Tasks >>
1. In the Tax Court opinion in Gaines v. Commissioner, in which state did the petitioners reside when the petition was filed?
2. Please reproduce the passage of the Tax Court opinion from "In a notice" up to and including "resided in Colorado.".
-- Page excerpt follows --
Doris Gaines et vir v. Commissioner; T.C. Summ. Op. 2017-15; No. 6421-15S



Filed March 16, 2017

Nathan B. Kennedy, for petitioners.

Michael T. Garrett, for respondent.


CARLUZZO, Special Trial Judge: This case was heard pursuant to the provisions of section 74631 of the Internal Revenue Code in effect when the petition was filed. Pursuant to section 7463(b), the decision to be entered is not reviewable by any other court, and this opinion shall not be treated as precedent for any other case.

In a notice of deficiency dated December 10, 2014 (notice), respondent determined deficiencies in, and imposed section 6662(a) accuracy-related penalties with respect to, petitioners' Federal income tax as follows:

sec. 6662(a)
2012 6,544 1,308.80
2013 6,360 1,272.00

After concessions,2 the issues for decision are whether petitioners are: (1) entitled to trade or business expense deductions for each year in issue for car and truck expenses; (2) entitled to an $18,000 itemized deduction for 2013 for charitable contributions attributable to gifts other than cash; and (3) liable for section 6662(a) accuracy-related penalties.


Some of the facts have been stipulated and are so found. At the time the petition was filed, petitioners resided in Colorado.

Mrs. Gaines (petitioner) holds an undergraduate degree in social science and a master's degree in social work. From March 15 through October 25, 2011, petitioner worked as an independent contractor for Life Line Foster Care Agency (Life Line). During each year in issue petitioner also worked in the women's clothing department of Saks Fifth Avenue and Neiman Marcus.

At all times relevant, petitioners owned a 1998 Lexus LS400 (Lexus). Petitioner maintained mileage logs for the Lexus that show (1) beginning and ending odometer readings and (2) mileage driven weekly.
-- Page excerpt concluded --
-- Information supplied follows --
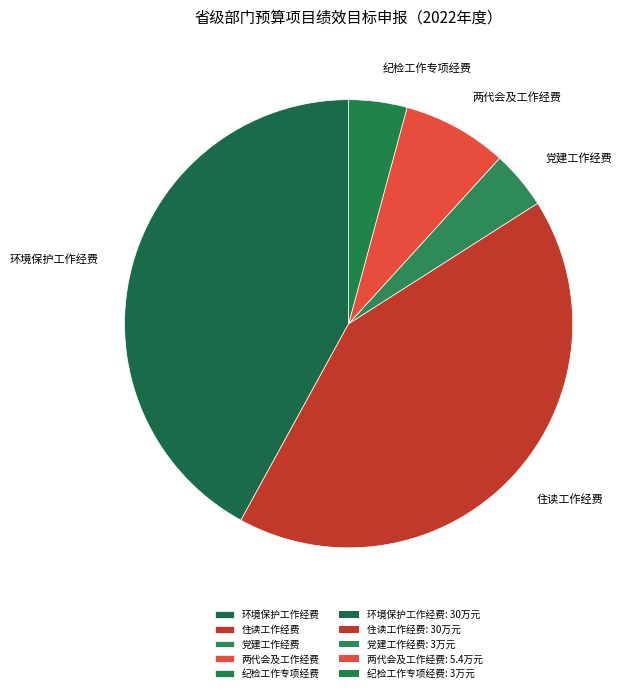

The 纪检工作专项经费 slice represents 4% of the pie. True or false?

True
-- Information supplied concluded --
Task-by-task answers >>
1. Colorado

2.
In a notice of deficiency dated December 10, 2014 (notice), respondent determined deficiencies in, and imposed section 6662(a) accuracy-related penalties with respect to, petitioners' Federal income tax as follows:

sec. 6662(a)
2012 6,544 1,308.80
2013 6,360 1,272.00

After concessions,2 the issues for decision are whether petitioners are: (1) entitled to trade or business expense deductions for each year in issue for car and truck expenses; (2) entitled to an $18,000 itemized deduction for 2013 for charitable contributions attributable to gifts other than cash; and (3) liable for section 6662(a) accuracy-related penalties.


Some of the facts have been stipulated and are so found. At the time the petition was filed, petitioners resided in Colorado.